# Excerpted data:
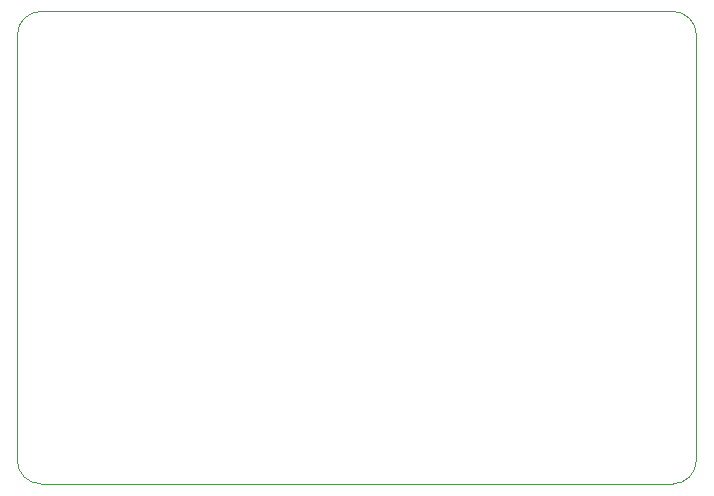
<source format=gbr>
%TF.GenerationSoftware,KiCad,Pcbnew,9.0.0*%
%TF.CreationDate,2025-03-28T15:43:29+07:00*%
%TF.ProjectId,PIC18F27Q43_OLED_Board,50494331-3846-4323-9751-34335f4f4c45,rev?*%
%TF.SameCoordinates,Original*%
%TF.FileFunction,Profile,NP*%
%FSLAX46Y46*%
G04 Gerber Fmt 4.6, Leading zero omitted, Abs format (unit mm)*
G04 Created by KiCad (PCBNEW 9.0.0) date 2025-03-28 15:43:29*
%MOMM*%
%LPD*%
G01*
G04 APERTURE LIST*
%TA.AperFunction,Profile*%
%ADD10C,0.050000*%
%TD*%
G04 APERTURE END LIST*
D10*
X147500000Y-122500000D02*
X94000000Y-122500000D01*
X92000000Y-84500000D02*
G75*
G02*
X94000000Y-82500000I2000000J0D01*
G01*
X92000000Y-120500000D02*
X92000000Y-84500000D01*
X149500000Y-120500000D02*
G75*
G02*
X147500000Y-122500000I-2000000J0D01*
G01*
X149500000Y-84500000D02*
X149500000Y-120500000D01*
X147500000Y-82500000D02*
G75*
G02*
X149500000Y-84500000I0J-2000000D01*
G01*
X94000000Y-122500000D02*
G75*
G02*
X92000000Y-120500000I0J2000000D01*
G01*
X94000000Y-82500000D02*
X147500000Y-82500000D01*
M02*

</source>
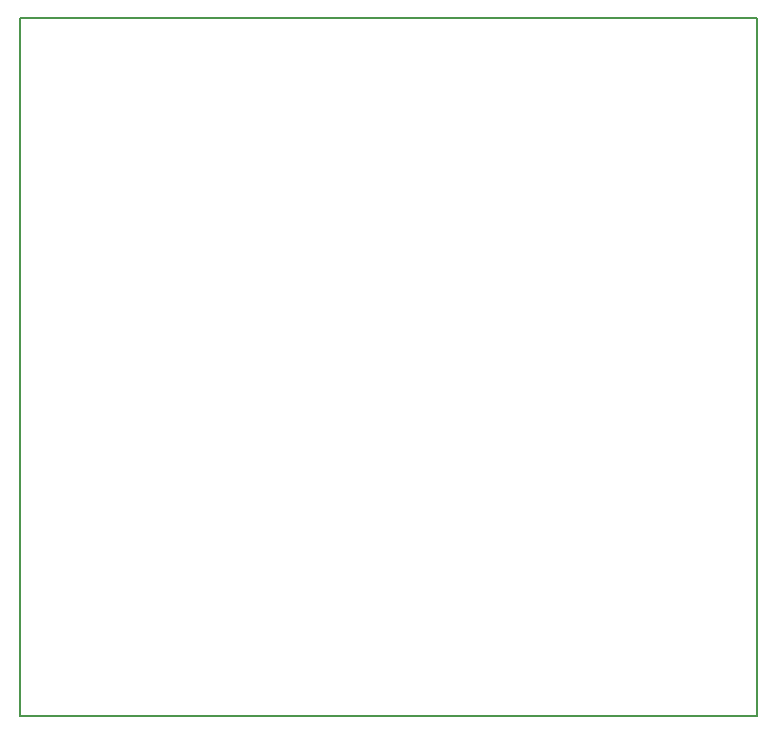
<source format=gbo>
G04 MADE WITH FRITZING*
G04 WWW.FRITZING.ORG*
G04 DOUBLE SIDED*
G04 HOLES PLATED*
G04 CONTOUR ON CENTER OF CONTOUR VECTOR*
%ASAXBY*%
%FSLAX23Y23*%
%MOIN*%
%OFA0B0*%
%SFA1.0B1.0*%
%ADD10R,2.464780X2.334430X2.448780X2.318430*%
%ADD11C,0.008000*%
%LNSILK0*%
G90*
G70*
G54D11*
X4Y2330D02*
X2461Y2330D01*
X2461Y4D01*
X4Y4D01*
X4Y2330D01*
D02*
G04 End of Silk0*
M02*
</source>
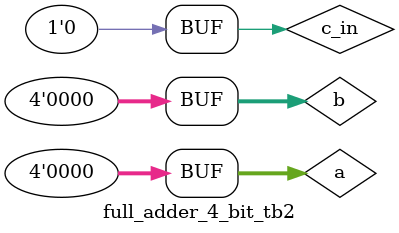
<source format=v>
`timescale 1ns/100ps

/***********************************************************
File Name:	full_adder_4_bit_tb2.v
Author: 	Kevan Thompson
Date:		March 16, 2024
Description: A testbench comparing a structural and dataflow
            implementation of a 4 bit adder. 

***********************************************************/

module full_adder_4_bit_tb2;

reg [3:0] a;
reg [3:0] b;
reg c_in;
wire [3:0] s;
wire [3:0] s_st;
wire c_out;
wire c_out_st;

wire compare;

full_adder_4_bit fa4_dut(
    .s(s),
    .c_out(c_out),
    .a(a),
    .b(b),
    .c_in(c_in));

full_adder_4_bit_st fa4_st_dut(
    .s(s_st),
    .c_out(c_out_st),
    .a(a),
    .b(b),
    .c_in(c_in));    

assign compare = (s == s_st) & (c_out == c_out_st); 
    
initial
begin 

    $monitor("time = %d, \t comparison = %b ",
            $time, compare);

    a = 0;
    b = 0;
    c_in = 0;

    repeat(16) begin
        #10 a = a + 1;
        repeat(16) begin
            #10 b = b + 1;
            repeat(2)
                #10 c_in = ~c_in;
        end
    end
end    
    
endmodule
</source>
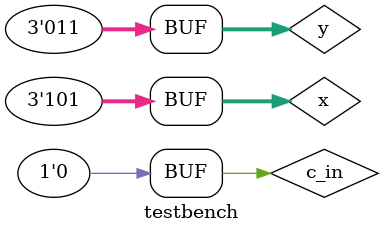
<source format=v>
module testbench();
    reg [2:0] x, y;
    reg c_in;
    wire [2:0] s;
    wire c_out;

    full_adder_3 fa (
        .x(x), .y(y), .c_in(c_in),
        .s(s), .c_out(c_out)
    );

    initial begin
        $dumpfile("waveform.vcd");
        $dumpvars;

        x = 3'b000;
        y = 3'b000;
        c_in = 0;
        #20;
        if(c_out == 0 && s == 3'b000)
            $display("000 000 0 -> 0 000 success");
        else
            $display("000 000 0 -> 0 000 fail");

        x = 3'b101;
        y = 3'b011;
        c_in = 0;   
        #20;
        if(c_out == 1 && s == 3'b000)
            $display("101 011 0 -> 1 000 success");
        else
            $display("101 011 0 -> 1 000 fail");

    end

endmodule
</source>
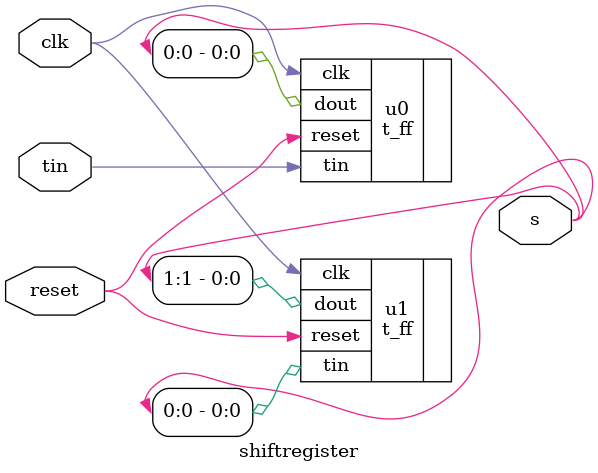
<source format=v>
module shiftregister( tin ,clk ,reset,s );

input tin ;
input clk ;
input reset ;   
output wire [1:0]s;

t_ff u0 (.tin(tin),.clk(clk),.reset(reset),.dout(s[0]));
t_ff u1 (.tin(s[0]),.clk(clk),.reset(reset),.dout(s[1]));



endmodule

</source>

# The task:
Each line above gets copied exactly; leave the pictures out.

# Answer area:
<source format=gbr>
%TF.GenerationSoftware,KiCad,Pcbnew,9.0.0*%
%TF.CreationDate,2025-03-28T15:43:29+07:00*%
%TF.ProjectId,PIC18F27Q43_OLED_Board,50494331-3846-4323-9751-34335f4f4c45,rev?*%
%TF.SameCoordinates,Original*%
%TF.FileFunction,Profile,NP*%
%FSLAX46Y46*%
G04 Gerber Fmt 4.6, Leading zero omitted, Abs format (unit mm)*
G04 Created by KiCad (PCBNEW 9.0.0) date 2025-03-28 15:43:29*
%MOMM*%
%LPD*%
G01*
G04 APERTURE LIST*
%TA.AperFunction,Profile*%
%ADD10C,0.050000*%
%TD*%
G04 APERTURE END LIST*
D10*
X147500000Y-122500000D02*
X94000000Y-122500000D01*
X92000000Y-84500000D02*
G75*
G02*
X94000000Y-82500000I2000000J0D01*
G01*
X92000000Y-120500000D02*
X92000000Y-84500000D01*
X149500000Y-120500000D02*
G75*
G02*
X147500000Y-122500000I-2000000J0D01*
G01*
X149500000Y-84500000D02*
X149500000Y-120500000D01*
X147500000Y-82500000D02*
G75*
G02*
X149500000Y-84500000I0J-2000000D01*
G01*
X94000000Y-122500000D02*
G75*
G02*
X92000000Y-120500000I0J2000000D01*
G01*
X94000000Y-82500000D02*
X147500000Y-82500000D01*
M02*

</source>
<source format=gbo>
G04 MADE WITH FRITZING*
G04 WWW.FRITZING.ORG*
G04 DOUBLE SIDED*
G04 HOLES PLATED*
G04 CONTOUR ON CENTER OF CONTOUR VECTOR*
%ASAXBY*%
%FSLAX23Y23*%
%MOIN*%
%OFA0B0*%
%SFA1.0B1.0*%
%ADD10R,2.464780X2.334430X2.448780X2.318430*%
%ADD11C,0.008000*%
%LNSILK0*%
G90*
G70*
G54D11*
X4Y2330D02*
X2461Y2330D01*
X2461Y4D01*
X4Y4D01*
X4Y2330D01*
D02*
G04 End of Silk0*
M02*
</source>
<source format=v>
`timescale 1ns/100ps

/***********************************************************
File Name:	full_adder_4_bit_tb2.v
Author: 	Kevan Thompson
Date:		March 16, 2024
Description: A testbench comparing a structural and dataflow
            implementation of a 4 bit adder. 

***********************************************************/

module full_adder_4_bit_tb2;

reg [3:0] a;
reg [3:0] b;
reg c_in;
wire [3:0] s;
wire [3:0] s_st;
wire c_out;
wire c_out_st;

wire compare;

full_adder_4_bit fa4_dut(
    .s(s),
    .c_out(c_out),
    .a(a),
    .b(b),
    .c_in(c_in));

full_adder_4_bit_st fa4_st_dut(
    .s(s_st),
    .c_out(c_out_st),
    .a(a),
    .b(b),
    .c_in(c_in));    

assign compare = (s == s_st) & (c_out == c_out_st); 
    
initial
begin 

    $monitor("time = %d, \t comparison = %b ",
            $time, compare);

    a = 0;
    b = 0;
    c_in = 0;

    repeat(16) begin
        #10 a = a + 1;
        repeat(16) begin
            #10 b = b + 1;
            repeat(2)
                #10 c_in = ~c_in;
        end
    end
end    
    
endmodule
</source>
<source format=v>
module testbench();
    reg [2:0] x, y;
    reg c_in;
    wire [2:0] s;
    wire c_out;

    full_adder_3 fa (
        .x(x), .y(y), .c_in(c_in),
        .s(s), .c_out(c_out)
    );

    initial begin
        $dumpfile("waveform.vcd");
        $dumpvars;

        x = 3'b000;
        y = 3'b000;
        c_in = 0;
        #20;
        if(c_out == 0 && s == 3'b000)
            $display("000 000 0 -> 0 000 success");
        else
            $display("000 000 0 -> 0 000 fail");

        x = 3'b101;
        y = 3'b011;
        c_in = 0;   
        #20;
        if(c_out == 1 && s == 3'b000)
            $display("101 011 0 -> 1 000 success");
        else
            $display("101 011 0 -> 1 000 fail");

    end

endmodule
</source>
<source format=v>
module shiftregister( tin ,clk ,reset,s );

input tin ;
input clk ;
input reset ;   
output wire [1:0]s;

t_ff u0 (.tin(tin),.clk(clk),.reset(reset),.dout(s[0]));
t_ff u1 (.tin(s[0]),.clk(clk),.reset(reset),.dout(s[1]));



endmodule

</source>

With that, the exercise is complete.